Nota da Direção Colegiada do Sismuc sobre a aprovação da reforma trabalhista no Congresso Nacional

A classe trabalhadora está sendo massacrada por esse governo que tomou de assalto o poder no País para retirar direitos do povo


A classe trabalhadora está sendo duramente massacrada por esse governo que tomou de assalto o poder no País para retirar direitos do povo, minar com a democracia, beneficiar e atender apenas os interesses da elite brasileira. Já nem se disfarça mais a crueldade por trás das medidas seguidamente anunciadas: de grávida que pode trabalhar em local insalubre, à redução do horário de almoço, negociação direta entre patrões e empregados, fim do direito de se aposentar, congelamento dos investimentos sociais, desemprego galopante, sucateamento das instituições e dos serviços públicos, pacotaços, ataques frontais ao funcionalismo, à Justiça do Trabalho, insegurança generalizada e a volta do Brasil ao mapa da fome e da miséria.

Enquanto servidores públicos municipais, somos mais do que os bodes expiatórios da crise no País, como os governos alinhados com essa política excludente, mentirosa e concentradora martelaram nos meios de comunicação para convencer a população de que era necessário mesmo massacrar nossas lutas, tentar nos humilhar, retirar nosso reajuste, adiar nossa data base, suspender nossos avanços nas carreiras e se apropriar dos recursos do nosso fundo de Previdência. E isso não é pouco!

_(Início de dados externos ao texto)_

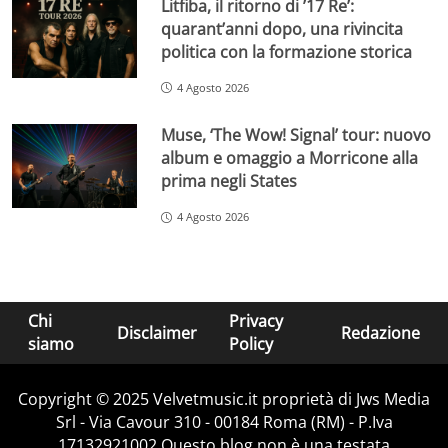
Litfiba, il ritorno di ’17 Re’:
quarant’anni dopo, una rivincita
politica con la formazione storica
4 Agosto 2026
Muse, ‘The Wow! Signal’ tour: nuovo
album e omaggio a Morricone alla
prima negli States
4 Agosto 2026
Chi
Privacy
Disclaimer
Redazione
siamo
Policy
Copyright © 2025 Velvetmusic.it proprietà di Jws Media
Srl - Via Cavour 310 - 00184 Roma (RM) - P.Iva
17132921002 Questo blog non è una testata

A crueldade maior é que estamos na vitrine do atendimento público, impotentes. Recebemos o impacto das primeiras reações populares diante da insatisfação e da violência brutal com que o massacre fere e sacrifica a nossa gente. Convivemos desde sempre com as mazelas da sociedade, mas o que está se desenhando no horizonte é de uma perversidade sem limites. Para bancar o lucro e o enriquecimento de poucos, precariza-se por completo a vida e as oportunidades para a esmagadora maioria da população. Não estamos vendo aumentar significativamente a população de rua, em retrato cruel do descaso e do abandono?

Já estamos sentindo nas escolas, nos CMEIs, nas unidades de saúde, nos armazéns, nas recepções e atendimentos por telefone, enfim, em todos os espaços de contato mais direto com a comunidade. Somos os primeiros a receber o descontentamento e o sofrimento da população, que temos por dever acolher e apontar soluções dentro de nossas limitações e sensibilidade.

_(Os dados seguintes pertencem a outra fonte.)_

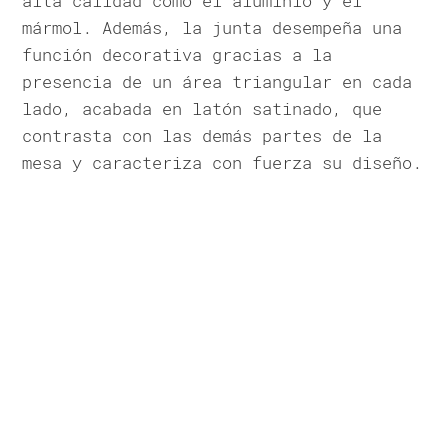
alta calidad como el aluminio y el
mármol. Además, la junta desempeña una
función decorativa gracias a la
presencia de un área triangular en cada
lado, acabada en latón satinado, que
contrasta con las demás partes de la
mesa y caracteriza con fuerza su diseño.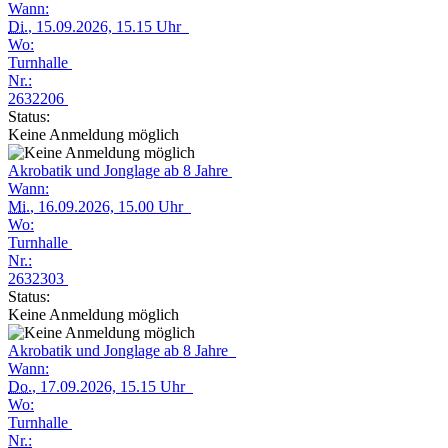
Wann:
Di.
, 15.09.2026, 15.15 Uhr
Wo:
Turnhalle
Nr.:
2632206
Status:
Keine Anmeldung möglich
Akrobatik und Jonglage ab 8 Jahre
Wann:
Mi.
, 16.09.2026, 15.00 Uhr
Wo:
Turnhalle
Nr.:
2632303
Status:
Keine Anmeldung möglich
Akrobatik und Jonglage ab 8 Jahre
Wann:
Do.
, 17.09.2026, 15.15 Uhr
Wo:
Turnhalle
Nr.:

A reforma trabalhista que foi aprovada ontem, a reforma da Previdência Social, que está em curso no Congresso Nacional, as terceirizações, as privatizações, que aumentam os custos dos serviços e oneram ainda mais a população, são obstáculos sociais erguidos em tempo recorde, que reforçam a necessidade de lutarmos, de resistirmos e de reunirmos cada vez mais forças e de seguirmos firmes na busca por caminhos que nos devolvam a soberania, a democracia e o empoderamento do povo.

Temos muito a lamentar, mas muito mais, agora, pelo que lutar.
O massacre à classe trabalhadora parece interminável. Só a luta nos garante!